Why Music Causes Memories

Music, at its essence, is what gives us memories. And the longer a song has existed in our lives, the more Memories we have of it.
— Stevie Wonder

This ability of music to bring up clear and emotional memories is a phenomenon well-known to medical doctors and brain researchers. Music can trigger intense recollections from the past. It can trigger our senses, even such senses as taste and smell. It can also provoke strong emotions and memories from early life experiences. But why?

"Music can take you back in time, as well as act like a jolt of electricity that can fire up your brain and get it going," says Andrew Budson, chief of cognitive and behavioral neurology at Veterans Affairs Boston Healthcare System. "We all have the familiar experience of going back to our hometown, visiting our high school, and feeling the memories come flooding back. Music provides an auditory and emotional setting that allows us to retrieve all those memories."

The Different Types of Memory

  • When we perform music, we use "procedural" memory.  This is a type of long-term "implicit" memory, which is the unconscious ability to remember a habit or routine we can do every day without thinking about it, such as riding a bike or brushing our teeth.

  • Episodic memory is a type of long-term "explicit" memory, which is a conscious recollection and is what your brain uses to remember — for example, items on your shopping list.  

Both implicit and explicit are types of long-term memory — procedural memory is unconscious and effortless.  Episodic memory requires conscious work to remember.

In healthy brains, episodic memory allows you to be transported back in time to a specific event or time when you listen to a piece of music. Episodic memory originates in the brain's hippocampus region, which "is the first to go" when dementia hits.

While the ability to sing or make music is procedural memory, meaning you don't have to deliberately think about what you're doing.  Research has shown that Alzheimer's attacks the hippocampus first, explaining why procedural memory still enables dementia patients to remember lyrics and perform - it's an entirely different memory system.

Patients with Alzheimer's can still experience the music "time travel" episodic memory phenomenon even after the disease has attacked their hippocampus; as long as those episodic memories are more than two years old and have been 'consolidated, they can be accessed even though the hippocampus has been destroyed.

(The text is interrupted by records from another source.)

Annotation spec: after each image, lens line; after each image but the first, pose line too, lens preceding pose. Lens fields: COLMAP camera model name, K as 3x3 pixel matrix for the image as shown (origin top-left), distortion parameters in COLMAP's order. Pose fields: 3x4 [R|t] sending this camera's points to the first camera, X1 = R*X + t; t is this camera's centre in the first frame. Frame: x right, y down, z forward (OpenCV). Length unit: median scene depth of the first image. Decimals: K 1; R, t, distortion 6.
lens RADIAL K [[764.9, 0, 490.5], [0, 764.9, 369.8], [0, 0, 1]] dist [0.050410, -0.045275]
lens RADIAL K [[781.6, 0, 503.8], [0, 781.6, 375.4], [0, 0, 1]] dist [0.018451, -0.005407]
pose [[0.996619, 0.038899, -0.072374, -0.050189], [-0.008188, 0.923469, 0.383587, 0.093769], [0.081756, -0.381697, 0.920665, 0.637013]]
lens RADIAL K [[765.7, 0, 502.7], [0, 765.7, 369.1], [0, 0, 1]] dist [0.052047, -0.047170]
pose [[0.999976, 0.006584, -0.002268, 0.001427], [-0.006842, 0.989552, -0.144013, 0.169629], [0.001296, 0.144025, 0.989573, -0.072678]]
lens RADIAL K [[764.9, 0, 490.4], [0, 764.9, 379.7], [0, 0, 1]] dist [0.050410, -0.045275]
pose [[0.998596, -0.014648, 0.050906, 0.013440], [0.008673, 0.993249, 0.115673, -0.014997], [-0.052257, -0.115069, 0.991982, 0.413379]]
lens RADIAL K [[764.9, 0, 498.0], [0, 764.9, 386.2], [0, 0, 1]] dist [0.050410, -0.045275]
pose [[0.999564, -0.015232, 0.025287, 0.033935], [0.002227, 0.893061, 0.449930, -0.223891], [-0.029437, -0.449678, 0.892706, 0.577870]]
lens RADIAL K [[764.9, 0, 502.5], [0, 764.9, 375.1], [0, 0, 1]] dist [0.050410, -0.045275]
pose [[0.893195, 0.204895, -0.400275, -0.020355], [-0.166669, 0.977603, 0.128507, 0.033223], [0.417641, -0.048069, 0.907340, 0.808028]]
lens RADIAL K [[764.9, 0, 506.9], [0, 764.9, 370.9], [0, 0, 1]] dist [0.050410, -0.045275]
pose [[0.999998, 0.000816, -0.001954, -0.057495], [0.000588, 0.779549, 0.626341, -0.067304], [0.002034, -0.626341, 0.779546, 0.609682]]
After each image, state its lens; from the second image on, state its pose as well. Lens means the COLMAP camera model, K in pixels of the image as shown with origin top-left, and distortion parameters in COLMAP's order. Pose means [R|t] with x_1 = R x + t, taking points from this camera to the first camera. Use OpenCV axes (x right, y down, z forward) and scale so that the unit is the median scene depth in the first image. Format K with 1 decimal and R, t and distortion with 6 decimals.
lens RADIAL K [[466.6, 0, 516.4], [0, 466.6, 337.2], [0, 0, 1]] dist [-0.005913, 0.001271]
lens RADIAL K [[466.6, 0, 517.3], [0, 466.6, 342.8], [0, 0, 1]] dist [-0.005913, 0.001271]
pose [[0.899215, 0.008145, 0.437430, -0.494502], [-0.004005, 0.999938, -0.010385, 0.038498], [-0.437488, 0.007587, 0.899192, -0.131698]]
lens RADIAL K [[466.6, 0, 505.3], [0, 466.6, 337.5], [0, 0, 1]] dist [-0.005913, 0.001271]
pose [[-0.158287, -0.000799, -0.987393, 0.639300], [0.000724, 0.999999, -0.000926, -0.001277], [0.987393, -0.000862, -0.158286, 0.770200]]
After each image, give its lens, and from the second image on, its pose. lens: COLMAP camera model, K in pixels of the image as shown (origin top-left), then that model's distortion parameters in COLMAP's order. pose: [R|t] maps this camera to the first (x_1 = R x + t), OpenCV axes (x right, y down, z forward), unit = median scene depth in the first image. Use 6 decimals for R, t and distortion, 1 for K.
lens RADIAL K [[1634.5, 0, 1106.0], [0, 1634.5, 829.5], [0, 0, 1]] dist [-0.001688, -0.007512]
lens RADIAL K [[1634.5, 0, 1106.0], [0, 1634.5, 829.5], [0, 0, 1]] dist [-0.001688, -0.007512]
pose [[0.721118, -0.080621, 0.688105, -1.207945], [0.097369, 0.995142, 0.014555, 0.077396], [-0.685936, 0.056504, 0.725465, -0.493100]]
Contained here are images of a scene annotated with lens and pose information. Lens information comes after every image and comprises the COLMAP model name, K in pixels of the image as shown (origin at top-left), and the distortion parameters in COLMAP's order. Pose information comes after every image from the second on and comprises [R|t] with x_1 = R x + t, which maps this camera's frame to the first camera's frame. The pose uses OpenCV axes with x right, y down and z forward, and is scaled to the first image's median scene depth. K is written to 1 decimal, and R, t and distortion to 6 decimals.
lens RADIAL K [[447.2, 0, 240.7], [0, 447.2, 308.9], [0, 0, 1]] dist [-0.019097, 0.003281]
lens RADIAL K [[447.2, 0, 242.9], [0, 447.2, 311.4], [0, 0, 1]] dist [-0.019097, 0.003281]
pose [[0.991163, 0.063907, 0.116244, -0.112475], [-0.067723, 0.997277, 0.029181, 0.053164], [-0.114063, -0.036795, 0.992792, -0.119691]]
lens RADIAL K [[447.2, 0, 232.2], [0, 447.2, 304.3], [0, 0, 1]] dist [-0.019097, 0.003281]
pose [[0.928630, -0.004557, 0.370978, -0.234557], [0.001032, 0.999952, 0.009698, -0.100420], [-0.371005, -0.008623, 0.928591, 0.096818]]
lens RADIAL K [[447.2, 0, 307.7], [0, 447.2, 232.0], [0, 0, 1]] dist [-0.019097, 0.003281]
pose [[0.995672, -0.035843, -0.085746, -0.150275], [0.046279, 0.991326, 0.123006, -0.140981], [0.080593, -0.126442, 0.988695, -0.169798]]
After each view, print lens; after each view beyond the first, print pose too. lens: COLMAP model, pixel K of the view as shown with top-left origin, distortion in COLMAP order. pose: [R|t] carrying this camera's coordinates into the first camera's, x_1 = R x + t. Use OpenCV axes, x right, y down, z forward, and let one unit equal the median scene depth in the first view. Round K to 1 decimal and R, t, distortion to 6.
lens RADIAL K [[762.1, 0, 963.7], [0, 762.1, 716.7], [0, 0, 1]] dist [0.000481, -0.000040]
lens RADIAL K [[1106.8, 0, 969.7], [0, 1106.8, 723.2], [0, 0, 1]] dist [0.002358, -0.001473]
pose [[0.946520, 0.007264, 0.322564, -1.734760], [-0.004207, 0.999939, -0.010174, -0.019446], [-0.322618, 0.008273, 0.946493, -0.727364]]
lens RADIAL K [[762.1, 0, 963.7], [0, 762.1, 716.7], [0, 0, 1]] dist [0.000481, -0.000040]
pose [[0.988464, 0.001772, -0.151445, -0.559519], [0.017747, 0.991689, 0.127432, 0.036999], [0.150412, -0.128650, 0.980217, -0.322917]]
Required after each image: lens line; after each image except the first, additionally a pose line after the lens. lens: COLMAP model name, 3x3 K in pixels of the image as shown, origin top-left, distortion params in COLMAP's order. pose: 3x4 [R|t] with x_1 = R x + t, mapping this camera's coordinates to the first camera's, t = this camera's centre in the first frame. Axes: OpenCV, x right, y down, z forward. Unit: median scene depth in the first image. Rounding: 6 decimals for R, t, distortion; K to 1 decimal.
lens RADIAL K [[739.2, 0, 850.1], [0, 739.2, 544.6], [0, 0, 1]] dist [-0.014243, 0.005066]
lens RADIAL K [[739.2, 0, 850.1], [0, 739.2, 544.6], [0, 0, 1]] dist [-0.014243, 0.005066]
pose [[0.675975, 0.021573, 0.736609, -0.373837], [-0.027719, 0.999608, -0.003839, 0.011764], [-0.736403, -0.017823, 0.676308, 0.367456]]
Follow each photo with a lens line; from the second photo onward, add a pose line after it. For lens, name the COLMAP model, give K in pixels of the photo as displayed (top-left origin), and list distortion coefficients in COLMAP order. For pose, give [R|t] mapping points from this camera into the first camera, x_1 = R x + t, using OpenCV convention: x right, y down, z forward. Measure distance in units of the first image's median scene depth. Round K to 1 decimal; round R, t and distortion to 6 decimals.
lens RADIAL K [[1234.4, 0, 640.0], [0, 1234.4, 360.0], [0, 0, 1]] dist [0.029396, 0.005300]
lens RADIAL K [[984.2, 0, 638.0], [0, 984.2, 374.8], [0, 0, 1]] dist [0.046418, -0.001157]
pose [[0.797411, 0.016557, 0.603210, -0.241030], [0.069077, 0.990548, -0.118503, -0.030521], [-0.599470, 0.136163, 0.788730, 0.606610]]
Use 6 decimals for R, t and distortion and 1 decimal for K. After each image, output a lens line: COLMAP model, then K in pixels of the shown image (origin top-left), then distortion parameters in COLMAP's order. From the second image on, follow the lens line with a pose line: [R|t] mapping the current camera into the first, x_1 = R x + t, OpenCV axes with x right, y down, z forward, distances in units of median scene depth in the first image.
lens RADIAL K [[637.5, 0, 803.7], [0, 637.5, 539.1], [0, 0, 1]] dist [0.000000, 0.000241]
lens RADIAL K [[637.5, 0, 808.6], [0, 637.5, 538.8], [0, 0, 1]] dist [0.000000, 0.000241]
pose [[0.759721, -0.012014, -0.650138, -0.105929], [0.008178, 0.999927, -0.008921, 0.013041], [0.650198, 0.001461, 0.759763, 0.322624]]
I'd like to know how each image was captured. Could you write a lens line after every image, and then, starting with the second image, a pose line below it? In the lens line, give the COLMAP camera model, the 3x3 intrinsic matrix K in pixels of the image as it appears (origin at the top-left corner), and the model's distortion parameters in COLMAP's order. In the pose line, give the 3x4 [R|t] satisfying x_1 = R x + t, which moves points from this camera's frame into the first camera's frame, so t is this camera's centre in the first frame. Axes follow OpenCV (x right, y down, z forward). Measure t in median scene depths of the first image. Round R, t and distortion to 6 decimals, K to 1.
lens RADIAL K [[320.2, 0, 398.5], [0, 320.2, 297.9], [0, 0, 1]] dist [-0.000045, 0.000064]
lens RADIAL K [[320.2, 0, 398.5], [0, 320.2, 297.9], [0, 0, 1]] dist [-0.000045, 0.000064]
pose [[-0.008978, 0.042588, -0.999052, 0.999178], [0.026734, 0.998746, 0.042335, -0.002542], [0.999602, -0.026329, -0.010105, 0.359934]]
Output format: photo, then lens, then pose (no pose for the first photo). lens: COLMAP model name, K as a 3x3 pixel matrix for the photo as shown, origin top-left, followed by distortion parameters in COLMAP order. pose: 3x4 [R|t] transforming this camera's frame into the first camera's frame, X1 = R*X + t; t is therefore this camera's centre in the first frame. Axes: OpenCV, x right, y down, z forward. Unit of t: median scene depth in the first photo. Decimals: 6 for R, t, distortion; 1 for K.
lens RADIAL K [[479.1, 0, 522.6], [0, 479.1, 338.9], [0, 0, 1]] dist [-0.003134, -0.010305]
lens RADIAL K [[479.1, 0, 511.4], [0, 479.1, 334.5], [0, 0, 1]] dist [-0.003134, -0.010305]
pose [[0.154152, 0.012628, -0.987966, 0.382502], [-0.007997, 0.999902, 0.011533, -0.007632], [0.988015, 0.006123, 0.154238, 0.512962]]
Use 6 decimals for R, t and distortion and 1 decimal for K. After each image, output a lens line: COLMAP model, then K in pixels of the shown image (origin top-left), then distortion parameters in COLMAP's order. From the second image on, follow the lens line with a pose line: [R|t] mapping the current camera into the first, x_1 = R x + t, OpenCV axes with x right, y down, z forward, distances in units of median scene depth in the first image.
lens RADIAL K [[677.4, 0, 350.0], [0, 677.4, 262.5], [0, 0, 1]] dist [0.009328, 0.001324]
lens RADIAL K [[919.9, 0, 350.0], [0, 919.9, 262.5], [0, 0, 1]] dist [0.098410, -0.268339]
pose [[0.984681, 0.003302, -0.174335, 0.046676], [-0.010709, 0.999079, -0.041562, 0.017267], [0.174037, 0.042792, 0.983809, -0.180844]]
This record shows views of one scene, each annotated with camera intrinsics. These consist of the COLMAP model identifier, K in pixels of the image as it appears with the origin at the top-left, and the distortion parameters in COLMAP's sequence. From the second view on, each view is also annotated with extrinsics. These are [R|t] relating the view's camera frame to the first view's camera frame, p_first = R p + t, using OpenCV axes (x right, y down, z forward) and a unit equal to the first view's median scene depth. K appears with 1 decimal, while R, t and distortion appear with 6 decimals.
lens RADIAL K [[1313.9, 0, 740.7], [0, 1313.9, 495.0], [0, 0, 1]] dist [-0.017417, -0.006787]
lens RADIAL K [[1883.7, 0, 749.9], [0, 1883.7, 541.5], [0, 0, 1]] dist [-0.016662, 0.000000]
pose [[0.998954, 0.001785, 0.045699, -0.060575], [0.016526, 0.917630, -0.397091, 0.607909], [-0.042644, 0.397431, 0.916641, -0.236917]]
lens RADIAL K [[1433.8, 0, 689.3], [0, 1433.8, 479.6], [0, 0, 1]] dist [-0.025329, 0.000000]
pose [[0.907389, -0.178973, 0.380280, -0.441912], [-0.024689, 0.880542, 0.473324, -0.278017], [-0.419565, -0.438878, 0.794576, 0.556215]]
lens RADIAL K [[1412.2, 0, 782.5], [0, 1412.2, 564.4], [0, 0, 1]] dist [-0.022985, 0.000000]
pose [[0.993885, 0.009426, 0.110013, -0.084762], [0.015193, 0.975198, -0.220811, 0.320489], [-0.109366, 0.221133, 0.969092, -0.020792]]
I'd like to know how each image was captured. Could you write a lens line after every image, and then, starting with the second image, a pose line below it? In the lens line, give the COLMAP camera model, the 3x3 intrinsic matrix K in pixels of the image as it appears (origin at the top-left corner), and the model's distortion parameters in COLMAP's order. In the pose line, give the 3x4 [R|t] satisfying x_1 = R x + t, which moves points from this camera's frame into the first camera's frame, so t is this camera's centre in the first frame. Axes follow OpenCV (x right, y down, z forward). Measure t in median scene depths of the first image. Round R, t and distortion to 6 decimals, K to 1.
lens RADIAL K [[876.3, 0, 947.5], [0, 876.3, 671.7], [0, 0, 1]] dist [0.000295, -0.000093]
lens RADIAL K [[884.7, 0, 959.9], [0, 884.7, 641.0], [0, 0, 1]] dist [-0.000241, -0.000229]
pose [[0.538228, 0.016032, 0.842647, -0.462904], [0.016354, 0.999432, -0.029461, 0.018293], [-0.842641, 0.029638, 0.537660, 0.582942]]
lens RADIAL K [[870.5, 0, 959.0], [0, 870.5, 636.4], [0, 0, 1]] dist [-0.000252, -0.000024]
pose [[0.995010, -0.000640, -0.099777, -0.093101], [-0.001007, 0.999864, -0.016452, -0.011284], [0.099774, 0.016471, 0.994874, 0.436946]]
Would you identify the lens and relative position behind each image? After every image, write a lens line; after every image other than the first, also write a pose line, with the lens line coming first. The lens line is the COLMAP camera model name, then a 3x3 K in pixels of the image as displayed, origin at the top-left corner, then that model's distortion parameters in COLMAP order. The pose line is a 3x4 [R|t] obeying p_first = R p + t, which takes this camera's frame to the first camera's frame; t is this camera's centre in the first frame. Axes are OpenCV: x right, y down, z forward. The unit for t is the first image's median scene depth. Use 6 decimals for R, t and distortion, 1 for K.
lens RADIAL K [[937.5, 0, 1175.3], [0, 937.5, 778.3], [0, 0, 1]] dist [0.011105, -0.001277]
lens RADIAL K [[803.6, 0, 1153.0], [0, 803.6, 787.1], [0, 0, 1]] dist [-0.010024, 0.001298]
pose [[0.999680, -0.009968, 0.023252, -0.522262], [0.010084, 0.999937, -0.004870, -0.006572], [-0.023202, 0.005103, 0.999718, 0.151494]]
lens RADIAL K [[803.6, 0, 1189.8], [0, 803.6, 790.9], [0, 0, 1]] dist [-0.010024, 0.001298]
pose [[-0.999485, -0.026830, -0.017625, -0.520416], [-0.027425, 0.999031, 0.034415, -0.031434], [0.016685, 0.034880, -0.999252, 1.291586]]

And this is why people with Alzheimer's can recall stuff from their childhood but not remember what they had for lunch or whom they saw yesterday. 

 A well-known recent example has been that of legendary singer Tony Bennett, 96, who, in the throes of Alzheimer's, could still flawlessly perform his classic hits. That is awesome!

We know there is power in music, but today's research shows how powerful it is. We don't just hear a song once, we encode that memory, and deeply encoded music can unlock memories. Just another reason to study and play music!!